Archive for the ‘Uncategorized’ Category

Time Flies….

Posted: March 18, 2018 in Uncategorized

So, I found this post tucked in draft mode on my dashboard. The title is even more fitting as it has been eight years since I wrote the original post! So much has happened / changed, and there’s no end of this learning journey in sight.

It’s been a month since I returned to work. My return has been great. As I stepped back into some of my regular routines, I stepped away from many of my classroom routines. During my recovery, I discovered Twitter, the idea of the flipped classroom, and project / passion based learning. With that discovery came a hunger and desire to re-invent myself as a teacher, thus April 1st marked the first day of my re-invented teaching style.

Now, suddenly, it’s May 1st! Where has the time gone? Two of my three classes are currently moving a bit slower than I had originally thought, but in each of them the kids are driving the learning. I would be lying if I said it’s been easy. I have been uncomfortable — a lot! For the first time since I was a rookie teacher I am completely out of control as the kids direct their learning, make choices based on interest and need, and I guide them instead of lead them. I hope it gets easier eventually as I, wait, WE figure it out together.

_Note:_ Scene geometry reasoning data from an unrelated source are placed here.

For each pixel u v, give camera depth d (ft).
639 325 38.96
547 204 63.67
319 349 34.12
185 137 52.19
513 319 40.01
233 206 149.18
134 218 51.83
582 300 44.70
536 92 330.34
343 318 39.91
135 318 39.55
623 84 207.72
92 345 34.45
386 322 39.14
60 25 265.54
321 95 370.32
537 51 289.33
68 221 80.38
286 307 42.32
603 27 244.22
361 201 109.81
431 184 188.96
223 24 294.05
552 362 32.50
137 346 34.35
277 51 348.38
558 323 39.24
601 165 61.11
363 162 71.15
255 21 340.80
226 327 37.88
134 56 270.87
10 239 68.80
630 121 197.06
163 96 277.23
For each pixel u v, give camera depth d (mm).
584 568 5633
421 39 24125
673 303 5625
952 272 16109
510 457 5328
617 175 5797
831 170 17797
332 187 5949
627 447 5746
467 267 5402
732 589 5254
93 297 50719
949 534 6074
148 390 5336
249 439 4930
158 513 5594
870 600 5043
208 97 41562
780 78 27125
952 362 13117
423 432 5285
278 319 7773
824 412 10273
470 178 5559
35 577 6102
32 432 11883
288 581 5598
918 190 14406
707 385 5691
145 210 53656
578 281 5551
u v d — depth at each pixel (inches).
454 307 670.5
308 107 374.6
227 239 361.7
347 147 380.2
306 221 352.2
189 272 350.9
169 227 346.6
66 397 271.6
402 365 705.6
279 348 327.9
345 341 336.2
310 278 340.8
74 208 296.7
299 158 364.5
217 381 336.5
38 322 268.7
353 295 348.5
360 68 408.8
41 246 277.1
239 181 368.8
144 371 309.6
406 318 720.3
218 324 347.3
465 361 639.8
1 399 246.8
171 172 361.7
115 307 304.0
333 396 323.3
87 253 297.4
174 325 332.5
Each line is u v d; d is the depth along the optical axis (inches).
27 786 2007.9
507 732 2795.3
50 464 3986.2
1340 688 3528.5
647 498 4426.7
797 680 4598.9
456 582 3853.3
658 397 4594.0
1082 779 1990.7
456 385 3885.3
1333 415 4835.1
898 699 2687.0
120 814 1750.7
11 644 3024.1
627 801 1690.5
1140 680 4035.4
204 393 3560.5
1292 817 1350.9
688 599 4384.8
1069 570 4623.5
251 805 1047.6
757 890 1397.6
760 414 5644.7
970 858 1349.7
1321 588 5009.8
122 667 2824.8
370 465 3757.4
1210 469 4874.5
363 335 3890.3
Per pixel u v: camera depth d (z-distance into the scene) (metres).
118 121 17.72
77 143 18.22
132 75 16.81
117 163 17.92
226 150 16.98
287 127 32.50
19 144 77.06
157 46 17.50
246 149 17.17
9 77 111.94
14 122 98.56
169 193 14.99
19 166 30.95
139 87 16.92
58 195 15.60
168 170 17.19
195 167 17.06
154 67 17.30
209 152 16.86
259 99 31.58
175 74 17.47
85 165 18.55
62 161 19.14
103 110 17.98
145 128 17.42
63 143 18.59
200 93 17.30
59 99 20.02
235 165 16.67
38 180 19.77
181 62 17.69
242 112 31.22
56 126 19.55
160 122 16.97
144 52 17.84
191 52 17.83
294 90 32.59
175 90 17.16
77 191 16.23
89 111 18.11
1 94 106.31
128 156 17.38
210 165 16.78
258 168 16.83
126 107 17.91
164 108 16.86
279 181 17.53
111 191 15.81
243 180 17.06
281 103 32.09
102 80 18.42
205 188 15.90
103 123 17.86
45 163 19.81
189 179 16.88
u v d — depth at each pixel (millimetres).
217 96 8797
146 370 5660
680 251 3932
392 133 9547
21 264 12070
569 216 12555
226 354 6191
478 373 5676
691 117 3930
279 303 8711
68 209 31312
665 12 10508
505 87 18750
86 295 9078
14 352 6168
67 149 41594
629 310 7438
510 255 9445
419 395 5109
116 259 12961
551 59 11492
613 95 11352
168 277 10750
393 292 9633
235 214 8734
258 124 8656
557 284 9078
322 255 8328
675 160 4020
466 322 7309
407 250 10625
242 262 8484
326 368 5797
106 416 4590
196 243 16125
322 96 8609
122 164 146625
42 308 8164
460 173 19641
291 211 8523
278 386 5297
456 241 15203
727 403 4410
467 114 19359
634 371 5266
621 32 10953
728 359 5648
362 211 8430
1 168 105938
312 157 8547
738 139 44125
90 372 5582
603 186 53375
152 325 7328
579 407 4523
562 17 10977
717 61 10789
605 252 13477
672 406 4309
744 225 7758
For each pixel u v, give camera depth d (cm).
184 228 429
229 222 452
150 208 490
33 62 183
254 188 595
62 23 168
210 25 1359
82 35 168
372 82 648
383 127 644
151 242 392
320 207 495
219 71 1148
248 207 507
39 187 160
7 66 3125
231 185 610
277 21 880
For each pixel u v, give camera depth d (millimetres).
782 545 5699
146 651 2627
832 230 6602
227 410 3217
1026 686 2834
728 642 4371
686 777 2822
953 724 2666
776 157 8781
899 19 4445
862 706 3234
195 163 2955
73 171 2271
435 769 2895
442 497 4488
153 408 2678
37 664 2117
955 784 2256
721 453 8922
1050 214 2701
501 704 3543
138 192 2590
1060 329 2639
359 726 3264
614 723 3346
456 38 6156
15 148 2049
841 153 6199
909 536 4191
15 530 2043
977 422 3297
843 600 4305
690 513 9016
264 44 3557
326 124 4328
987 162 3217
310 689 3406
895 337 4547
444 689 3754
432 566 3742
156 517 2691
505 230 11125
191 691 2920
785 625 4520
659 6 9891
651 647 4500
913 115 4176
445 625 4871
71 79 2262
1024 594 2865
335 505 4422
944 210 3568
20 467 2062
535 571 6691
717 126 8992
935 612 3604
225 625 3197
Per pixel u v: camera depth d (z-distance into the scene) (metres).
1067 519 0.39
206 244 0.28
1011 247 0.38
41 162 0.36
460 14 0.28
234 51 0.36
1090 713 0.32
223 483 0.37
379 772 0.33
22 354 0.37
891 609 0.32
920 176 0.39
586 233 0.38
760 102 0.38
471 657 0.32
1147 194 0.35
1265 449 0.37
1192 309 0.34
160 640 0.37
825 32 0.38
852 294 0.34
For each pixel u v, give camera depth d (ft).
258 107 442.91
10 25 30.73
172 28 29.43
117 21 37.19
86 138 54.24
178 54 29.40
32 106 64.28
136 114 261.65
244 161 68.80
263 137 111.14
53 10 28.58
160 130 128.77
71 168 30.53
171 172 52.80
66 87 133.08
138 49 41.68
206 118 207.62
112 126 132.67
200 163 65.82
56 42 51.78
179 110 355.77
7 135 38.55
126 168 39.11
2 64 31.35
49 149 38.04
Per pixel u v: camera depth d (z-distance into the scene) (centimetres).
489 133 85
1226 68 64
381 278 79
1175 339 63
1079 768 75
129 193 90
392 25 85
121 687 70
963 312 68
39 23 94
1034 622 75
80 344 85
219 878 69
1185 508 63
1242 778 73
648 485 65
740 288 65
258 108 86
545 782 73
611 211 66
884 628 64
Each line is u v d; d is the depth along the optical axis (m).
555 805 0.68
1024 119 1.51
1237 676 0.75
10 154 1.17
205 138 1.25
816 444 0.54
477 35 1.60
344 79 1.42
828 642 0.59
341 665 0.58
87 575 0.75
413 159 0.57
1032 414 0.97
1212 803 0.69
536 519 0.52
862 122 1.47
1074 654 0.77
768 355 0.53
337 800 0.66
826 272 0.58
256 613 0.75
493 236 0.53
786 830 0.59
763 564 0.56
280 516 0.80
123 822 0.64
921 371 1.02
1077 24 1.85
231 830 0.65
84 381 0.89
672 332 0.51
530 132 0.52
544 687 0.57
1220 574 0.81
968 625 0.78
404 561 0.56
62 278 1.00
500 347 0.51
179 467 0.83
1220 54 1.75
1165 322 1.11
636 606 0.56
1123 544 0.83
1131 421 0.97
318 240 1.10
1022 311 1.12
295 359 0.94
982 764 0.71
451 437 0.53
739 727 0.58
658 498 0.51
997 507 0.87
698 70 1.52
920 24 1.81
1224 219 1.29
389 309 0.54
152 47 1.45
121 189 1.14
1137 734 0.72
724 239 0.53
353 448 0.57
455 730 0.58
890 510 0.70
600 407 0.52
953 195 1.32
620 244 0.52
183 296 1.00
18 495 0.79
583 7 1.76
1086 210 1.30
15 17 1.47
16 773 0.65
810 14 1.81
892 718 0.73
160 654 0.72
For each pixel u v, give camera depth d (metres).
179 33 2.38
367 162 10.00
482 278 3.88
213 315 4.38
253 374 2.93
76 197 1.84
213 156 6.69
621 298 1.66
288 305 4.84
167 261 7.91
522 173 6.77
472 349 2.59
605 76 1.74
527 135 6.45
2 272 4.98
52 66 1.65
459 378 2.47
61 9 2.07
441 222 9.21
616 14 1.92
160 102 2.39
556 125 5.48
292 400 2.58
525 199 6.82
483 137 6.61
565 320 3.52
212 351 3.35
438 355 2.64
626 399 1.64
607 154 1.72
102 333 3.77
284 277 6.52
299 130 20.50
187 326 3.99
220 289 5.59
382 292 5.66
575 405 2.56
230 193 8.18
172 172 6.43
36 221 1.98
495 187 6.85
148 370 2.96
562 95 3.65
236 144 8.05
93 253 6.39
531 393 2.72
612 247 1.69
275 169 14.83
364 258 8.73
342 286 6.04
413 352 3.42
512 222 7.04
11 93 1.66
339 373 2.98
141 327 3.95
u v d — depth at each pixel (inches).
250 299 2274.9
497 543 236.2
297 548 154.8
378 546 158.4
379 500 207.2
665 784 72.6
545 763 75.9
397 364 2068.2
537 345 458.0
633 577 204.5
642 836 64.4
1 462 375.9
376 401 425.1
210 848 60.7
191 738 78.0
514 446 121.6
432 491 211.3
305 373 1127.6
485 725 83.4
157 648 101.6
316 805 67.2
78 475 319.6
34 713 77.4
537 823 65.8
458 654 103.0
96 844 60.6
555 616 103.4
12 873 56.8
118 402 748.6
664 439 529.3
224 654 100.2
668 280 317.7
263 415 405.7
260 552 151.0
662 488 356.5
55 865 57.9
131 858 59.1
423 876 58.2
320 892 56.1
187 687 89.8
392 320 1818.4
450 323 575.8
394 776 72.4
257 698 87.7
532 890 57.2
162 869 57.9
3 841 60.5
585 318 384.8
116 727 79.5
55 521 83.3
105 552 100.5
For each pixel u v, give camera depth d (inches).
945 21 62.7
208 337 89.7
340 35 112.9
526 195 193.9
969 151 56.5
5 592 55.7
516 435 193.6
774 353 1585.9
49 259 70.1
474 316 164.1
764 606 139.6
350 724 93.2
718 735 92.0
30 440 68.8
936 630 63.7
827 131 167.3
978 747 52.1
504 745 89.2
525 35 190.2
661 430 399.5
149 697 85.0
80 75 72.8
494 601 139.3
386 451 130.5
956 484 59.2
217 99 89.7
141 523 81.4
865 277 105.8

These growing pains and the discomfort has almost caused me to jump back into the comfort of my old “tried and true” lesson plans, but I made a promise to my kids and to myself and I will continue to fight to keep it.

The kids love the choice, but they have nine, ten or eleven years of classrooms where they’ve been told “how to do” school and suddenly I want them to leave most of that behind them and it’s hard and they aren’t used to this kind of hard. The thing I am struggling most to figure out is how to maintain the forward momentum for the kids. The “un-structure” (at least as it is currently unfolding in my classes), is uncomfortable for the kids too and that discomfort has encouraged some of the kids to slack off because the typical checks and measures aren’t there. Some of the other kids aren’t enjoying the experience because they aren’t sure what to do and my inexperience means I don’t have the answers or ways to build in meaningful checks … yet.

While the journey to change to become a student-driven / student-centred classroom has been and continues to be ‘messy’, it has definitely been rewarding. Kids are engaged because they are interested. Other teachers are noticing and they are asking questions about what we are doing and how it’s going. So, I haven’t got a huge following, but curiosity is a great start and I’ve got that from both groups!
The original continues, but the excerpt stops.